### [AVAILABLE DATA]
....................
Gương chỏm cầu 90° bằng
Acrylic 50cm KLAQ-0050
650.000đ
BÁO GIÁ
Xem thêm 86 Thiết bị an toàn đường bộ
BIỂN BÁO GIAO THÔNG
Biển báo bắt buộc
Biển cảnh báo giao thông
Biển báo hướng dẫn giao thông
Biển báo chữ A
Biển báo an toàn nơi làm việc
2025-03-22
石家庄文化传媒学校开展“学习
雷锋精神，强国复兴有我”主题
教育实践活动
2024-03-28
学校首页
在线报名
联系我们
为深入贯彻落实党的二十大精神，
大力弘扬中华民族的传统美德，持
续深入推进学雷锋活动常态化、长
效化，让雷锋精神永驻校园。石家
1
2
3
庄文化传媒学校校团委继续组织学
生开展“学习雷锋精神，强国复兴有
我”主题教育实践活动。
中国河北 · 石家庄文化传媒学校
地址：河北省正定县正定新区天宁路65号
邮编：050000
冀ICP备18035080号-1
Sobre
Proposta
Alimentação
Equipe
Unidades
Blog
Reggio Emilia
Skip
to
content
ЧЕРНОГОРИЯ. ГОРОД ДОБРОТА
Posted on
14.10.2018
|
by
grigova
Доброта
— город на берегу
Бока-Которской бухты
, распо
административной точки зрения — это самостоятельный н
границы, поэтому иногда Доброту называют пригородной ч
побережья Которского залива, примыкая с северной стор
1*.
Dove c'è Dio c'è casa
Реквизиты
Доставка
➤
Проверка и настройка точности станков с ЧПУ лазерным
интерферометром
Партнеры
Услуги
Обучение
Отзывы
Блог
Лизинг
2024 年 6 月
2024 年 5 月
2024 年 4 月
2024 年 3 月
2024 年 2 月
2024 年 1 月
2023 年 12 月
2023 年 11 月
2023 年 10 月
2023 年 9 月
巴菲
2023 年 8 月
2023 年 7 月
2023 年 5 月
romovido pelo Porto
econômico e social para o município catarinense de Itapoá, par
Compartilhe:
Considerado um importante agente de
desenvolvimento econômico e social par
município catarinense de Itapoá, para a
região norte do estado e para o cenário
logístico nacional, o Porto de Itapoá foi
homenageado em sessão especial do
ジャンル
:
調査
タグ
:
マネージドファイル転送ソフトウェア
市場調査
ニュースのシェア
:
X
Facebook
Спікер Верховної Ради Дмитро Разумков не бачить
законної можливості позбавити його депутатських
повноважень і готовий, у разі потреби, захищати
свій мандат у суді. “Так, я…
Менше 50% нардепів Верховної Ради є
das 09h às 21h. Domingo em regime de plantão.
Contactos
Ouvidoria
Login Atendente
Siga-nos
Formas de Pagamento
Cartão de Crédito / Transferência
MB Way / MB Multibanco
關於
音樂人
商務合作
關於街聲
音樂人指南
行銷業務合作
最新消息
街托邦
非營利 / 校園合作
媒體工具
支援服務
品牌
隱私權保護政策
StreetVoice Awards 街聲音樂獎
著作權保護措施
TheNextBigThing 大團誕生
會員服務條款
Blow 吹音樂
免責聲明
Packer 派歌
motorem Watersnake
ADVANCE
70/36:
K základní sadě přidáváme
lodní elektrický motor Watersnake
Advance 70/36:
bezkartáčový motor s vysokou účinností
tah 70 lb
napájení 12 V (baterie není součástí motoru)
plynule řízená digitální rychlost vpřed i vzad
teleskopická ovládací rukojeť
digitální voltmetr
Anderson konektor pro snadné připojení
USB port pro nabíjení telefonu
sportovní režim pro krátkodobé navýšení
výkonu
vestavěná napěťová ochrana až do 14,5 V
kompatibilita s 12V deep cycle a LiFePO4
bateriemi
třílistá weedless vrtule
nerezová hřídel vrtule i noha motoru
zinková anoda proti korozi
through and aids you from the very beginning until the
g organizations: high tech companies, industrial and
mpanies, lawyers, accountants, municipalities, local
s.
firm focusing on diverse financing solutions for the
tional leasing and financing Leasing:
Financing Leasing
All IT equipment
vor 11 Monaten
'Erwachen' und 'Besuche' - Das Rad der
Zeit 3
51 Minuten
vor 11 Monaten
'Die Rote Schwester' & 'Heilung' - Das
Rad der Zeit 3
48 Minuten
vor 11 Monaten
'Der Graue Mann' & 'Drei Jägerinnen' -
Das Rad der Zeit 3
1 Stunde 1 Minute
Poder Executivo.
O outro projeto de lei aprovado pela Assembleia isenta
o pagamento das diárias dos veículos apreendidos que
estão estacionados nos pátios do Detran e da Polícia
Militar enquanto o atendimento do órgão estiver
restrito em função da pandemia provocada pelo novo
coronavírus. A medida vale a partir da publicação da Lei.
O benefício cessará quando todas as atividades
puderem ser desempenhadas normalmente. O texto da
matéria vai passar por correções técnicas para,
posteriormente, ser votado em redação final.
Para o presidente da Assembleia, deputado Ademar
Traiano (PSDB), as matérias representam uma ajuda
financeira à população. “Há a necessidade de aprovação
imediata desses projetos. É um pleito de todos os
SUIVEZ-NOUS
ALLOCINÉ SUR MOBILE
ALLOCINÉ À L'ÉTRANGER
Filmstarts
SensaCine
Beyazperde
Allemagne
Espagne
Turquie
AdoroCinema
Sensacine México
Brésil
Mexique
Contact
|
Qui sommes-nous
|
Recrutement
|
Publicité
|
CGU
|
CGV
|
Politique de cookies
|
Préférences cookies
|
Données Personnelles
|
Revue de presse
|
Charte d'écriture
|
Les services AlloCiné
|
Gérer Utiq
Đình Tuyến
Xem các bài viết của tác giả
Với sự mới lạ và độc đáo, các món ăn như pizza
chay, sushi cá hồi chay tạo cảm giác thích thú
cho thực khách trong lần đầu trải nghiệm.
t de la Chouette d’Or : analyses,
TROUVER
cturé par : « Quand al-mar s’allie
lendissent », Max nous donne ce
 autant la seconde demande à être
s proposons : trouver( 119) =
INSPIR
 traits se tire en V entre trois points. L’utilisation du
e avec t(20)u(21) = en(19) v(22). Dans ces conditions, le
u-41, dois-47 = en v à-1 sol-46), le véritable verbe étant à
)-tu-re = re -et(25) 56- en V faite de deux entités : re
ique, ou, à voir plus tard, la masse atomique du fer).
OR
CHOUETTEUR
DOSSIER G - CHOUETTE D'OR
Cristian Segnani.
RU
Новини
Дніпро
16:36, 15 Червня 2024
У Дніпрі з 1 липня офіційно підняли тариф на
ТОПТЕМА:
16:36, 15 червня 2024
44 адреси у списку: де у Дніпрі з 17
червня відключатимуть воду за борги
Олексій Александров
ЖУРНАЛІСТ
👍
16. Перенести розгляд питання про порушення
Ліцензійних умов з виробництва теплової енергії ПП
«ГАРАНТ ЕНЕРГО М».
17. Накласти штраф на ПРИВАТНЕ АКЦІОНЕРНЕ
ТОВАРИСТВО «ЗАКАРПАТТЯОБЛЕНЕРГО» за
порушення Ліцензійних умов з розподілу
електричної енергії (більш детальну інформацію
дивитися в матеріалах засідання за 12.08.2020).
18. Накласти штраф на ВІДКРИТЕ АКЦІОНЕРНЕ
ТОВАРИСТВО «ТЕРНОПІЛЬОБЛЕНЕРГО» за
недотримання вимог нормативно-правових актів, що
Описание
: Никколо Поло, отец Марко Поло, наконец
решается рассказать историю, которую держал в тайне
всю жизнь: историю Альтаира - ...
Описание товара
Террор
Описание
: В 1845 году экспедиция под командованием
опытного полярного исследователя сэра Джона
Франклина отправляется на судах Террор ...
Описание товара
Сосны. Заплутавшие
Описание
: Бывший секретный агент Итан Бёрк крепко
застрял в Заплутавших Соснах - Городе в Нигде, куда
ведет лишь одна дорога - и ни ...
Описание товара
....................
### [WORK TASK]
Please show the lines of the material that contain the string "pelo".

### [SOLUTION FOR THIS PROBLEM]
romovido pelo Porto
restrito em função da pandemia provocada pelo novo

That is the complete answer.